I have a few questions related to this thread.

  1. First, do you confirm that geo2_br1980, geo2_br1991, geo2_br2000, geo2_br2010 present a degree of comparability based on their labels but not based on their codes (for instance, Porto Velho is coded as 1103 in 1980, as 1105 in 1991 and 2010, and as 1106 in 2000)?

  2. If yes in 1), do you confirm that building a variable equal to geo2_br1980 in 1980, geo2_br1991 in 1991, etc, would be completely nonsensical?

  3. Still if yes in 1), can you explain why the variables geo2_br1980, geo2_br1991, geo2_br2000 and geo2_br2010 have not been constructed such that their codes would be somehow more comparable, as in the previous IPUMS versions of these variables? I just want to understand better how the variables have been constructed.

  4. geo2_br2010 is nested in geo2_br but each of geo2_br1980, geo2_br1991 and geo2_br2000 is not always nested in geo2_br. Can you explain why please?
    → Let me take the municipality of Cruzeiro do Sul as an example to explain what I do not understand. geo2_br2010=12004 (“Cruzeiro do Sul”) belongs to geo2_br=76012002 but geo2_br1980=12004 (“Cruzeiro do Sul, Mancio Lima”) belongs to both geo2_br=76012002 (which contains Cruzeiro do Sul in its label) and geo2_br=76012008 (which contains Mancio Lima in its label).
    → I would understand this if Cruzeiro do Sul and Mancio Lima originally formed a single administrative municipality in 1980 which had then splitted.
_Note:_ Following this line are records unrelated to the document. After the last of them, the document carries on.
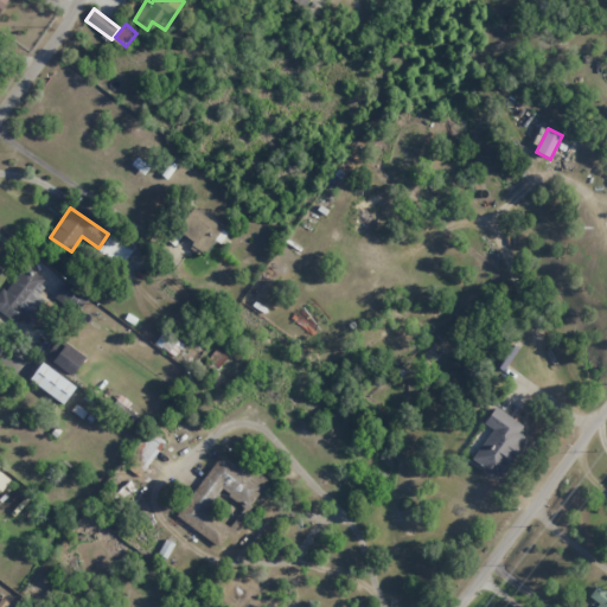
[(177,236),(208,253),(222,227),(192,209),(177,236)]
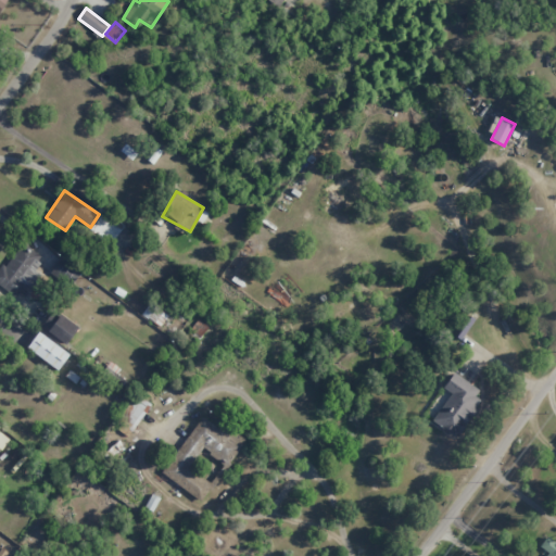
[(0,286),(14,299),(25,286),(28,289),(41,276),(35,270),(42,261),(23,243),(0,268),(0,286)]
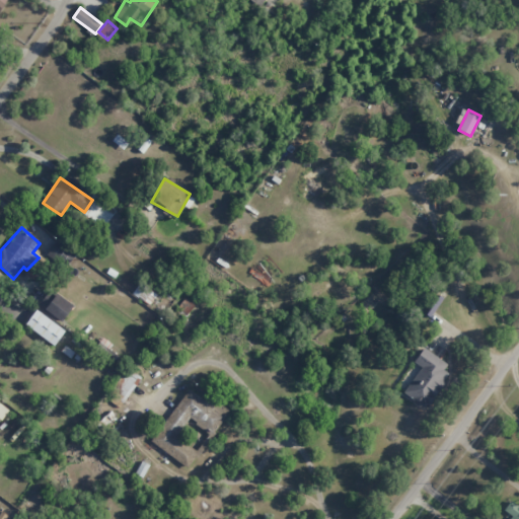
[(66,268),(76,253),(57,240),(47,254),(66,268)]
However, this is not the case, as your 1980 excel file posted above shows.
    → One possibility is that Cruzeiro do Sul and Mancio Lima are pooled together in geo2_br1980=12004 because the population size of this unit is very small (around 7,000 inhabitants). However, the IPUMS documentation says it regionalizes small municipalities based on the most recent census (ie the 2010 one, not the 1980 one).
    → My question, in the end in this example, is: why are Cruzeiro do Sul not Mancio Lima not coded/labelled separately in geo2_br1980?

  5. Is there any difference between geo2_br and geolev2?

Sorry for the long post and many thanks for you help.

Best,
Geoffrey

My apologies for the delay in replying. Jeff successfully defended his dissertation this spring, and has wrapped up his time with IPUMS. However, I am able to provide information that should address the questions you raise. Please let me know if you have further follow-up questions.

The core response to your question is that GEO2_BR has been harmonized to have consistent boundaries over time (these variables go beyond nominal integration of matching up municipalities based on name alone and identify areas with a geographically consistent footprint over time). In contrast, the year-specific variables (e.g., GEO2_BR1980) are not harmonized over time as they are only offered for a single year. As such, I do not advise making comparisons among the year-specific variables (this relates to your first three questions).

Regarding your question about nesting, the GEO2 year-specific variables nest within the first geographic level, but not within GEO2_BR. Again, we do not encourage users to make comparisons among the year-specific variables and instead encourage them to use GEO2_BR for any analyses over time.

GEOLEV2 should be the same as GEO2_BR for Brazil; however, GEOLEV2 also includes other countries’ second administrative units. This is useful for researchers interested in making cross-country comparisons, but we provide country-specific variables for researchers who don’t require the coverage of multiple countries.